As a team, our gardeners, as I guess most gardeners up and down the country do, grit their teeth whenever they hear the word ‘gales’

Fallen Abies on Boxing Day 2013 A lot of our trees are quite old and very precious and it always causes us great pain and upset to lose one - like last year when we suffered the loss of a large Abies in the arboretum, plus some smaller and younger silver birches and conifers.

We got off lightly compared with RHS Garden Wisley who lost a good many trees over the Christmas/New Year period 2013–2014. So it is with a sigh of relief that the winds that hit us on Tuesday (21st) didn’t inflict any losses and we could all stop holding our collective breath.

Meanwhile over in the nursery between the glasshouse and the polytunnel, the footings are being dug out for a new standing out area. This will free up the existing standing out area, allowing us to build a new polytunnel to house our alpine collection stock.

A standing out area is where we house the new nursery stock on arrival if it's not tender. All hardy stock goes there to be monitored and nurtured until the appropriate planting windows occur. Visitors constantly ask us if there’s anything for us to do in the winter months: well, winter is one of our busiest times; cutting back herbaceous plants that have fallen over and gone slimy, tree pruning, planning and choosing next year's seeds to order, and so on. Tree planting takes place in the winter months too, and in our standing out area are a fine selection of acers, magnolias, camellias, bamboos and lovely dogwoods - all itching to be planted up. We will be starting our planting programme from November onwards.
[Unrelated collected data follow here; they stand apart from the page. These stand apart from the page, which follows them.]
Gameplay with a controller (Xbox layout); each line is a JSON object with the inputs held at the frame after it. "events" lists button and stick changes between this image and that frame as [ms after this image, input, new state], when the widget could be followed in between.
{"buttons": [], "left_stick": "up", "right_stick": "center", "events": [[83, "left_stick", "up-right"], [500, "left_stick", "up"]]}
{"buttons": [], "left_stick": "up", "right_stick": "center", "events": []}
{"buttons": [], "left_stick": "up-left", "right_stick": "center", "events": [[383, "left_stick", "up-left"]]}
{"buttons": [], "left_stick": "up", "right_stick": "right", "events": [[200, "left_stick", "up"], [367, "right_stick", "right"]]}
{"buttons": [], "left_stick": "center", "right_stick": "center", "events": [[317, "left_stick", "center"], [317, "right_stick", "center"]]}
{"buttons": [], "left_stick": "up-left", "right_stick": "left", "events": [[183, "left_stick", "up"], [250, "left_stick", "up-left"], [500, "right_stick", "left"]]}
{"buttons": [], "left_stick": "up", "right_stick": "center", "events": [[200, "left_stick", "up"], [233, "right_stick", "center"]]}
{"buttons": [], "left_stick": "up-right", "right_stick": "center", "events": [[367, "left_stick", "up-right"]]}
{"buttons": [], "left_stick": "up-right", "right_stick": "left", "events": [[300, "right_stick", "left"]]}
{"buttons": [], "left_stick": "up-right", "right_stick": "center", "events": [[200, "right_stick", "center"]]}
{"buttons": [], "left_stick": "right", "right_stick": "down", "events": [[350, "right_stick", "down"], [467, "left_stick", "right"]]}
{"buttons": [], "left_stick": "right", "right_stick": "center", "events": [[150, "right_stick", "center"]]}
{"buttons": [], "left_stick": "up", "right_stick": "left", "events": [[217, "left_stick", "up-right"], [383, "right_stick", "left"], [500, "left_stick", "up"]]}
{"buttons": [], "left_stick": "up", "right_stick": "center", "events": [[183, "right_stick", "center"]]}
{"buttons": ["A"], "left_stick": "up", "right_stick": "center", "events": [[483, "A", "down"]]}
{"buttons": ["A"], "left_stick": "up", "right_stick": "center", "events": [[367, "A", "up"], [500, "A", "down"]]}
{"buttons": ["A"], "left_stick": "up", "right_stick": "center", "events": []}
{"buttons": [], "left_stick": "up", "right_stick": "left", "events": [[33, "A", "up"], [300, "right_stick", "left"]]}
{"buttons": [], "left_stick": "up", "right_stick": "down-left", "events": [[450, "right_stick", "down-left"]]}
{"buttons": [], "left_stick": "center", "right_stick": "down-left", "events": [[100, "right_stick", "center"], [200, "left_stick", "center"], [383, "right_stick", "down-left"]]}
The offending stone!Back at the nursery site, the chap with the digger doing the footings called us over - he’d come across a large rock right in the middle of where he was trying to dig.

It was not only in the place he was excavating; but so large it was half underneath the path leading to the polytunnel; if he’d got that out he would have left a large cavity and damaged the path. James, my Team Leader leaned in and stared for a minute - “we need a pecker for that”.

He went onto explain that a 'pecker' is a large mechanical tool attachment that would break the stone up. More words to get to grips with I thought, as I added 'pecker' in my notebook of hard landscaping ‘terms I need to know’.